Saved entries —
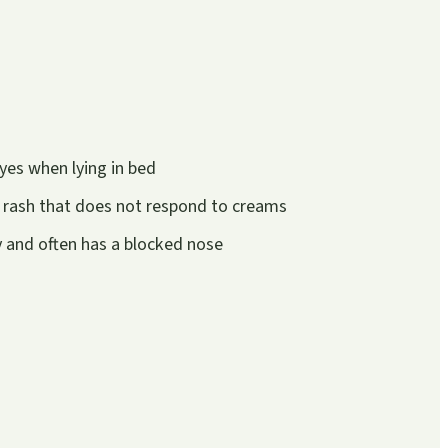
yes when lying in bed
 rash that does not respond to creams
ly and often has a blocked nose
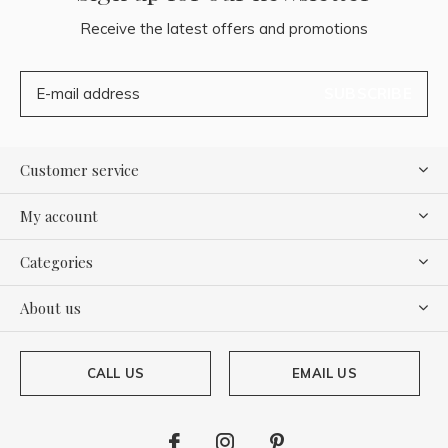
Receive the latest offers and promotions
SUBSCRIBE
Customer service
My account
Categories
About us
CALL US
EMAIL US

ASSIGNMENT —
All entries should be restated word for word; no images belong in the copy.

EXERCISE RESPONSE —
yes when lying in bed
 rash that does not respond to creams
ly and often has a blocked nose
Receive the latest offers and promotions
SUBSCRIBE
Customer service
My account
Categories
About us
CALL US
EMAIL US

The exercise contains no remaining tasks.